Whilst attempting not to turn this into an historical study of masculinity, I will sum up by briefly saying that influencers today, it seems, have moved from alpha to metro to beta and back again to alpha.
So, what can we make of it?
It’s confusing. Especially as an adolescent. The choice is overwhelming. It’s no wonder that someone offering guidance and a structured lifestyle becomes popular quickly. Tate and his manosphere offered clear lifestyle rules and financial benefits as well as misogyny and violence. In a cult like method his way became the only way for his tribe. The appeal of a charismatic male leader of men for men was understandably appealing – but at a cost.
As the story developed, the darker side of Tate’s movement became apparent. Accusations emerged of rape, human trafficking and organised crime. Threatening to sue his accusers for exponential amounts of money, Tate and his brother enlisted support from their followers. Time will tell if his contacts and wealth will clear his name.
Whatever the outcome, Tate’s ideology feeds into a void which many young men experience. Many of them feel lost and emasculated today. Someone who offers confidence, glamour and wealth alongside the violence and sexism can easily step into this empty space for them.
Unfortunately, like the news, happy role models don’t make the limelight often enough. What social media needs are more confident men to be positive role models, willing to confront the toxic ones and call them out on what they are doing.
As we know, peers are vital in young people’s lives, and it’s helpful to know who they are spending time with, both on and offline. We need to be able to talk with our boys and young men about their social media activity and influencers and become well-adjusted role models for them ourselves.
So, what is a well-adjusted confident role model?

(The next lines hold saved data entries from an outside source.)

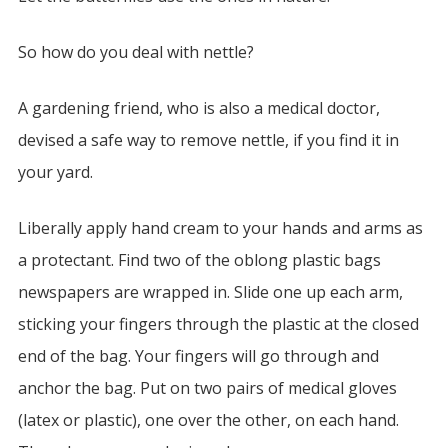
So how do you deal with nettle?
A gardening friend, who is also a medical doctor,
devised a safe way to remove nettle, if you find it in
your yard.
Liberally apply hand cream to your hands and arms as
a protectant. Find two of the oblong plastic bags
newspapers are wrapped in. Slide one up each arm,
sticking your fingers through the plastic at the closed
end of the bag. Your fingers will go through and
anchor the bag. Put on two pairs of medical gloves
(latex or plastic), one over the other, on each hand.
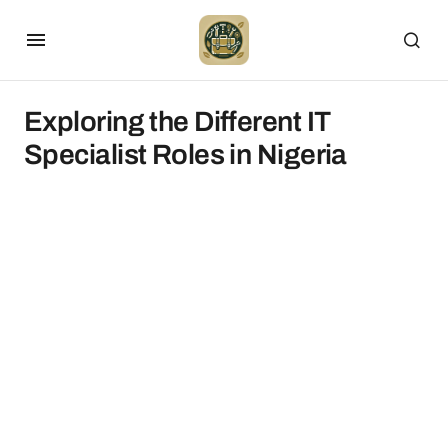
Exploring the Different IT
Specialist Roles in Nigeria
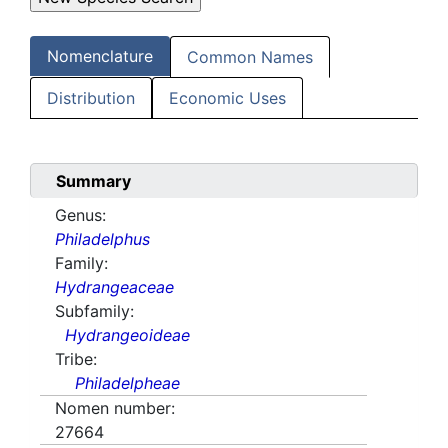
Nomenclature
Common Names
Distribution
Economic Uses
Summary
Genus:
Philadelphus
Family:
Hydrangeaceae
Subfamily:
Hydrangeoideae
Tribe:
Philadelpheae
Nomen number:
27664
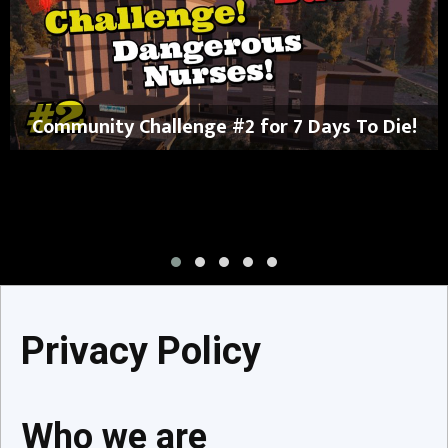
Community Challenge #2 for 7 Days To Die!
Privacy Policy
Who we are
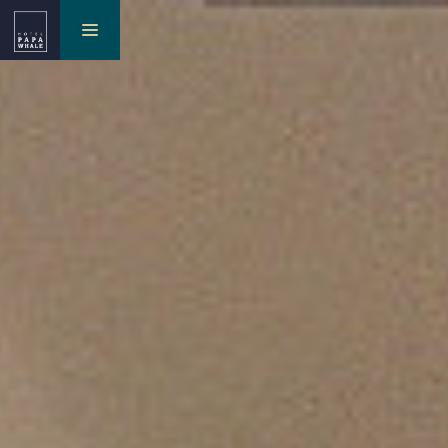
toggle
navigation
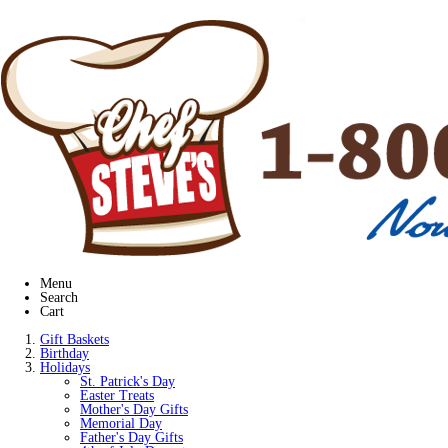
Menu
Search
Cart
Gift Baskets
Birthday
Holidays
St. Patrick's Day
Easter Treats
Mother's Day Gifts
Memorial Day
Father's Day Gifts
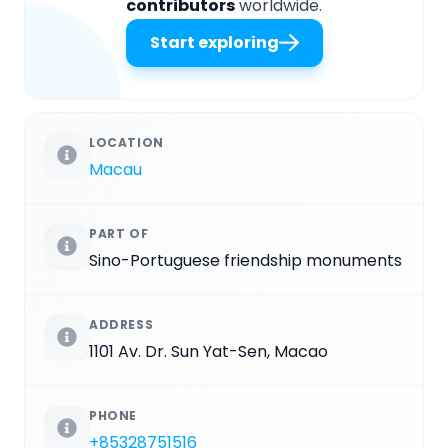
contributors
worldwide.
Start exploring
LOCATION
Macau
PART OF
Sino-Portuguese friendship monuments
ADDRESS
1101 Av. Dr. Sun Yat-Sen, Macao
PHONE
+85328751516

Someone who believes in themself. Someone who can tune into themselves to find out their own answers. Someone who can say no when something doesn’t feel right. Someone who can think of others as well as themselves, who isn’t afraid to be honest and vulnerable. Someone who can trust another.
Once we are more confident in our own ability and self-belief, we become more attractive and of value to others. The one overspills organically into the other. As the saying goes, we need to be able to love ourselves before we can love others.
So, if you find yourself or anyone you know giving inordinate time and attention to a questionable social media influencer, ask them if they can explain exactly what they gain from them. Then ask them how that need is fulfilled by the influencer. If they are still willing to listen to you (!) could you help them think about how they could fill that need in more healthier ways?
Failing that, maybe recommend they find a therapist who could explore it with them.